1984
Paris, Texas
de Wim Wenders
(RFA-France)

Gros plan sur l'année 1984
Les Prix et Jurys

"Road movie" d’un nouveau genre, Paris, Texas suit le parcours d’un homme qui se recompose en rassemblant enfin les parties manquantes de son histoire : son nom, son frère, son fils, sa femme et, à Paris, au Texas, la pensée de ses parents. Travis ne fuit plus son passé; il y retourne, seul comme à la naissance et probablement, comme à sa mort. Entre les deux états ultimes, il y a l’amour, comme une arme à double tranchant, qui réconforte ou assassine.

Peu de films expriment avec autant d’intensité la passion dévorante que peut ressentir un être humain pour un autre. L’image large et profonde embrasse un espace à la mesure de cette passion. La musique plaintive s’en fait l’écho et les couleurs saturées donnent la mesure de la charge. Oui, peu de films mettent aussi bien en valeur la force du sentiment devenu obsession. À travers ce sentiment implacable, Wenders développe l’unicité des êtres et de toutes choses. De la photographie de Robby Müller, riche en détails et exaltent la vasitude des grands déserts et des villes inhumaines, jusqu’aux notes lancinantes ou tristes de la désormais célèbre guitare solo de Ry Cooder, tout nous conforte dans l’idée que nous sommes uniques et irremplaçables, que dans l’univers entier, chacun a sa place essentielle. C’est là le but de la quête de Travis : justifier de sa vie par le simple fait d’aimer.
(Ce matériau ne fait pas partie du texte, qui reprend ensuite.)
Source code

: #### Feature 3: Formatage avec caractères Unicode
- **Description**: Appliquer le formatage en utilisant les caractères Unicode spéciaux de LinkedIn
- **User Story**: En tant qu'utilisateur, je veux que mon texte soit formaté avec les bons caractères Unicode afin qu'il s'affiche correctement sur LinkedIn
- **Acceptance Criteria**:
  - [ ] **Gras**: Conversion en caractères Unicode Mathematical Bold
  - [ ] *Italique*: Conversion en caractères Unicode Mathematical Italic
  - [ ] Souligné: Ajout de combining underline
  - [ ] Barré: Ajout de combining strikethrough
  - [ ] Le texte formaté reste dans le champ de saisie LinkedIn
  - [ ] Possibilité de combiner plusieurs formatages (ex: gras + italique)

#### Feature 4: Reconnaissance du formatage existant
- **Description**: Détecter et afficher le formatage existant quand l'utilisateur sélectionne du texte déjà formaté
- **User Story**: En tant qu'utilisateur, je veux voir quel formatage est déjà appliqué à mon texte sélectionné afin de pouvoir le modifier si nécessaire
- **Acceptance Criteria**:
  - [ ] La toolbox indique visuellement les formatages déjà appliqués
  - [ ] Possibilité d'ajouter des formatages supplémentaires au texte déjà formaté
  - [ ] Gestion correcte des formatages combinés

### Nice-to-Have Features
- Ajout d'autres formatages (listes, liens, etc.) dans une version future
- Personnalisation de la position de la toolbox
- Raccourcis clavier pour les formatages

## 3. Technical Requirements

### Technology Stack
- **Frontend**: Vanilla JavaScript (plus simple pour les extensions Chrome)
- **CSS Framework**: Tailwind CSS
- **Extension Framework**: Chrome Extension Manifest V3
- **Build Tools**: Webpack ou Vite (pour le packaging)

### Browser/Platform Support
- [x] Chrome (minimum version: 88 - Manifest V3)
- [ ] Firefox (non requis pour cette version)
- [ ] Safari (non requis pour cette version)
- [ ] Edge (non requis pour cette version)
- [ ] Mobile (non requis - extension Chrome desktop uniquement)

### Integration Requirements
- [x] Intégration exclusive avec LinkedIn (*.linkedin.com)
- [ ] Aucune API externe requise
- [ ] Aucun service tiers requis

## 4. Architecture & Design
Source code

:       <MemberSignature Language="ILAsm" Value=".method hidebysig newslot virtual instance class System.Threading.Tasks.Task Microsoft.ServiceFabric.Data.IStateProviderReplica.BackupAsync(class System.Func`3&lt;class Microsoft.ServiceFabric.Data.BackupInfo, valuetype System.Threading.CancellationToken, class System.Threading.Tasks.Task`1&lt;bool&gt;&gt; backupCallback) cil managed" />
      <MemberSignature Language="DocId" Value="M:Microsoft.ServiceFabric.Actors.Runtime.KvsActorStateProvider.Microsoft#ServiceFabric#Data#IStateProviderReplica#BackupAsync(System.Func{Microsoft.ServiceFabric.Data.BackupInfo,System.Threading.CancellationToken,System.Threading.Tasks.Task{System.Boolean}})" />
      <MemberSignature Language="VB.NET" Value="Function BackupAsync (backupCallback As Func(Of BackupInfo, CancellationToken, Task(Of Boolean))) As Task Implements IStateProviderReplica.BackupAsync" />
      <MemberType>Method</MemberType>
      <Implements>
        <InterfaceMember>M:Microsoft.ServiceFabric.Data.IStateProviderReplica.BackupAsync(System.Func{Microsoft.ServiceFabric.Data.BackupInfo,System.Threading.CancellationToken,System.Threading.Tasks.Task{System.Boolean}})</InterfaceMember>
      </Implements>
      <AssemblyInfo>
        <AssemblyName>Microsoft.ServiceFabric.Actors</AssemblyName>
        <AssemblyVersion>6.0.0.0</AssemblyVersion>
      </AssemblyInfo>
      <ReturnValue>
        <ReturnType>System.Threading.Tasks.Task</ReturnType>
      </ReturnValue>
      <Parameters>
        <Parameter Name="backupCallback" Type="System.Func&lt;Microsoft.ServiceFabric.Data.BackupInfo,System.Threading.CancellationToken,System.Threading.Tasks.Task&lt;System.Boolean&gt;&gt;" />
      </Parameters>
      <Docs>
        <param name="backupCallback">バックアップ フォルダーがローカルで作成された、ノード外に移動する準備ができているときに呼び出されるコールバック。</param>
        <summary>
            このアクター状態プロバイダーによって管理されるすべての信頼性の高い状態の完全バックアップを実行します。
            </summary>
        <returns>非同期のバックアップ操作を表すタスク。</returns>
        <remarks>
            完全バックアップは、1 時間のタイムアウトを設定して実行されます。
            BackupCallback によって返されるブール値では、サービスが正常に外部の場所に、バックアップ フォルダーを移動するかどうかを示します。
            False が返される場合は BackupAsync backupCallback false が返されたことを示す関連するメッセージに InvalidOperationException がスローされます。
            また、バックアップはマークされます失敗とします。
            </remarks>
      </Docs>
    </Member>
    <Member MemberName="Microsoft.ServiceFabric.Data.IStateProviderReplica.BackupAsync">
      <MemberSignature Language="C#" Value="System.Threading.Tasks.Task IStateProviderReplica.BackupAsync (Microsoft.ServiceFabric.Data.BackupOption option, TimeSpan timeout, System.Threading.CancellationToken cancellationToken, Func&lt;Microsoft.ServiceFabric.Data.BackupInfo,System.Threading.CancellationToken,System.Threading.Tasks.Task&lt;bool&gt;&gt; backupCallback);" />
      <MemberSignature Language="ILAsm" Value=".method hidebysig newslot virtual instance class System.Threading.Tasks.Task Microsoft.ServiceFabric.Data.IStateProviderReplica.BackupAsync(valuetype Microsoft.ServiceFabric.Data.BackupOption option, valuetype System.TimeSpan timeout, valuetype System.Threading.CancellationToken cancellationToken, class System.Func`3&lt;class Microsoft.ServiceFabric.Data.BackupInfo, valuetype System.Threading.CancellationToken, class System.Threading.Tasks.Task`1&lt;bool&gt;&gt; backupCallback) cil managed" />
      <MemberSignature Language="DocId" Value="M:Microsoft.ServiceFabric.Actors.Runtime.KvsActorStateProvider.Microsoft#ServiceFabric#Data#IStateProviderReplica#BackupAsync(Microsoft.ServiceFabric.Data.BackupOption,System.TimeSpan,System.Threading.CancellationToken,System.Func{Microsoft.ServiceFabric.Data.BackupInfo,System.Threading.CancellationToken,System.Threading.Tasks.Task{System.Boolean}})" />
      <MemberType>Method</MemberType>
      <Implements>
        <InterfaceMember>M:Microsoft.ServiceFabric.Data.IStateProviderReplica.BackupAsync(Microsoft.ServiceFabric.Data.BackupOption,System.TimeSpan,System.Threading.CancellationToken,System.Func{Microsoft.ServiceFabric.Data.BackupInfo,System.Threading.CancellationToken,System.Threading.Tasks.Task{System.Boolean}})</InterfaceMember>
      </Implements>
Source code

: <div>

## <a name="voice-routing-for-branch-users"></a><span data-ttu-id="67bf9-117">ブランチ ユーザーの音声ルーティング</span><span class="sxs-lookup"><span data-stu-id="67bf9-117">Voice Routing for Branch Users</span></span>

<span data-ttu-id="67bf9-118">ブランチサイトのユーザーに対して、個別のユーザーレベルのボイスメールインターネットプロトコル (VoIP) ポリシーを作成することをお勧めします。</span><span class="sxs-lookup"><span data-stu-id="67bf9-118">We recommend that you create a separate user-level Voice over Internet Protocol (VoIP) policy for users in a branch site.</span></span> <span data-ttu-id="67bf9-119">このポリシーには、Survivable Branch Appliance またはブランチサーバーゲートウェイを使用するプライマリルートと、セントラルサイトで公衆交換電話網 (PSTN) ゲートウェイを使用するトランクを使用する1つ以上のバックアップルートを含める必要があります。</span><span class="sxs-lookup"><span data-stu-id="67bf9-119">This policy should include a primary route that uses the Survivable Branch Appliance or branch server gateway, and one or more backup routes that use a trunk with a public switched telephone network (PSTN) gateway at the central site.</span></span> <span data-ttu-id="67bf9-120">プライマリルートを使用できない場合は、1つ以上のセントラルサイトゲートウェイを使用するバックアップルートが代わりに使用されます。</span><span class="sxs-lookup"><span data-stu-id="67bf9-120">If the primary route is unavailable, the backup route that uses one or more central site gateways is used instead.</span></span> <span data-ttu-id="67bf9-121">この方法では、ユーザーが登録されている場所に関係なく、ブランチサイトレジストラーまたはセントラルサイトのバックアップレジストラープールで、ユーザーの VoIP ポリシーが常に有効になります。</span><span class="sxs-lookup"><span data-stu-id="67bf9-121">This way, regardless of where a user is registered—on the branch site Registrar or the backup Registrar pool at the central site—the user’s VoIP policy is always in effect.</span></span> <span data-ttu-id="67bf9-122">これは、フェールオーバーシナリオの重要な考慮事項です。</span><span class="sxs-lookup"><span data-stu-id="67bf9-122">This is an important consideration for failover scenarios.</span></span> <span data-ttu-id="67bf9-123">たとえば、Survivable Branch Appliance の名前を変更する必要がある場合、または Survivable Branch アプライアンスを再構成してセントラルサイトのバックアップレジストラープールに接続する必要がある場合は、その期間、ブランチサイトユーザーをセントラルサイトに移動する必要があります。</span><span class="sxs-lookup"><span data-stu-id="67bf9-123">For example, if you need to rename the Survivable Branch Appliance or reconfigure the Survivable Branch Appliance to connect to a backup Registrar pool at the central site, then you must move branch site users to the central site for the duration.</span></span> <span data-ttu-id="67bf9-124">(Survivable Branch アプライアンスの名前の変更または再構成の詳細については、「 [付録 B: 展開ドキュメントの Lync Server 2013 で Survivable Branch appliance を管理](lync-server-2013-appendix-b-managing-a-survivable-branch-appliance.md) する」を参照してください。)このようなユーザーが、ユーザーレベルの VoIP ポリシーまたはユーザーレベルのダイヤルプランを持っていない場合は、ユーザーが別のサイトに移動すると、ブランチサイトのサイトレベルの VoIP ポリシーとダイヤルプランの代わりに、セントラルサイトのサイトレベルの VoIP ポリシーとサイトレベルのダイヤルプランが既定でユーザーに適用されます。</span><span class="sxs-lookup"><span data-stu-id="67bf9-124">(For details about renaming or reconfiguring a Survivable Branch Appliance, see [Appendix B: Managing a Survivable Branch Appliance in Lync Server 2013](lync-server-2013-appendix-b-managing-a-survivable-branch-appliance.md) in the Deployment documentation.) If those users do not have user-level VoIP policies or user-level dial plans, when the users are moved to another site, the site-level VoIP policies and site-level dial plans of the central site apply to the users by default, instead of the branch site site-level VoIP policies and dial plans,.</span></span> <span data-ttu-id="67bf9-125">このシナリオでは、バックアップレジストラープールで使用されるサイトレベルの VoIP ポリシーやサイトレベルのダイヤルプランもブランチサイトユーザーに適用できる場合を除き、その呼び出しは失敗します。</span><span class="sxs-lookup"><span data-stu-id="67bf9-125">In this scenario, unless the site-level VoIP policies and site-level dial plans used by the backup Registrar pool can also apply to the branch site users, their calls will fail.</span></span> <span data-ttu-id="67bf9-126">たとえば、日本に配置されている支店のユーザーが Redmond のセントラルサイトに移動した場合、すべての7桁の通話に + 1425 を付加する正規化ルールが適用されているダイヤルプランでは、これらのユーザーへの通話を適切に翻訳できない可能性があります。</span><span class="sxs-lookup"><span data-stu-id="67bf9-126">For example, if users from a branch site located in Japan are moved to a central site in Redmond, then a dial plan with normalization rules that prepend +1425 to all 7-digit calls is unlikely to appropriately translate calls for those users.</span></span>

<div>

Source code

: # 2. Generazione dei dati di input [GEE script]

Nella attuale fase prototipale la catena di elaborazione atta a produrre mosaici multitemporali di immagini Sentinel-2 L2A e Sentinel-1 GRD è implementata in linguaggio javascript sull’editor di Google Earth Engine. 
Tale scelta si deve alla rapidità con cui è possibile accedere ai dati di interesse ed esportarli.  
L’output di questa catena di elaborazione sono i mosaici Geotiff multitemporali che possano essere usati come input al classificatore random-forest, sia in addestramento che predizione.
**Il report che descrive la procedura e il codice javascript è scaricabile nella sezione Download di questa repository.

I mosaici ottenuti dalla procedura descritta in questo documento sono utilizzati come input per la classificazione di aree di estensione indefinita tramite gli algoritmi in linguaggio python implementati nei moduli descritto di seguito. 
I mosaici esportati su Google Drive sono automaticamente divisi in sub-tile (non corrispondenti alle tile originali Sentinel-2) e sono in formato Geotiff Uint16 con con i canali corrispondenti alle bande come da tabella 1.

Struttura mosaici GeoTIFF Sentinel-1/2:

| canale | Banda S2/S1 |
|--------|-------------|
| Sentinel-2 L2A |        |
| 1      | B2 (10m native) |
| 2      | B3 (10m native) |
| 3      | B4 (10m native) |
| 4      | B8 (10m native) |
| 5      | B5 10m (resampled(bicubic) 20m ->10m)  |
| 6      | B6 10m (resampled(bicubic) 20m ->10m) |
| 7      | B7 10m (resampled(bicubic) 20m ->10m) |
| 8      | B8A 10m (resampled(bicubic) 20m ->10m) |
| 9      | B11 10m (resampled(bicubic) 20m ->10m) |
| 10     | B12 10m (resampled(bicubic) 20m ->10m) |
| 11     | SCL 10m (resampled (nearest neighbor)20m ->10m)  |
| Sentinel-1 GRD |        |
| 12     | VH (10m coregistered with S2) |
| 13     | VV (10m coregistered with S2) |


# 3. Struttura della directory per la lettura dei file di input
Dans des paysages aux lignes horizontales, rien ne se remarque autant qu’un homme seul, surtout s’il porte, tel un étendard, une casquette rouge comme sa passion, comme son coeur qui saigne. Les couleurs prennent une importance particulière chez Wenders. Les cheveux si blonds de Jane, le rouge fuchsia de son pull angora au "peep show", le gris des gratte-ciel de Huston… Tant de couleurs qui sont autant de sentiments. Dans cette myriade éclatante, Travis, pourtant discret, sait se faire omniprésent. Il cherche tout simplement à renouer le fil interrompu d’une vie qui s’est cassée, comme se casse le relief du soi que l’on foule du pied. Que Travis traverse des paysages majestueux, et on ne voit que lui. Qu’il ne dise mot et on est suspendu à ses lèvres. Et lorsqu’enfin il retrouve Jane, bien que ce soit elle qui parle, on entend que lui dans son silence.

Oui, dans le désert de Mojave, dans la ligne d’horizon où la terre brûlée se noie dans le ciel blanchi par la chaleur suffocante, Travis, sur une note de guitare, sort du néant et renaît à la vie qu’il a quittée jadis, sous le regard narquois d’un vautour qui attend que l’homme tombe enfin. Paris, Texas débute ainsi et dans l’amour de Travis pour sa femme, c’est en fait toute l’histoire de l’humanité qui se joue encore une fois, éternellement… comme le désert de Mojave brûle sa terre encore aujourd’hui, probablement au son de la guitare de Ry Cooder.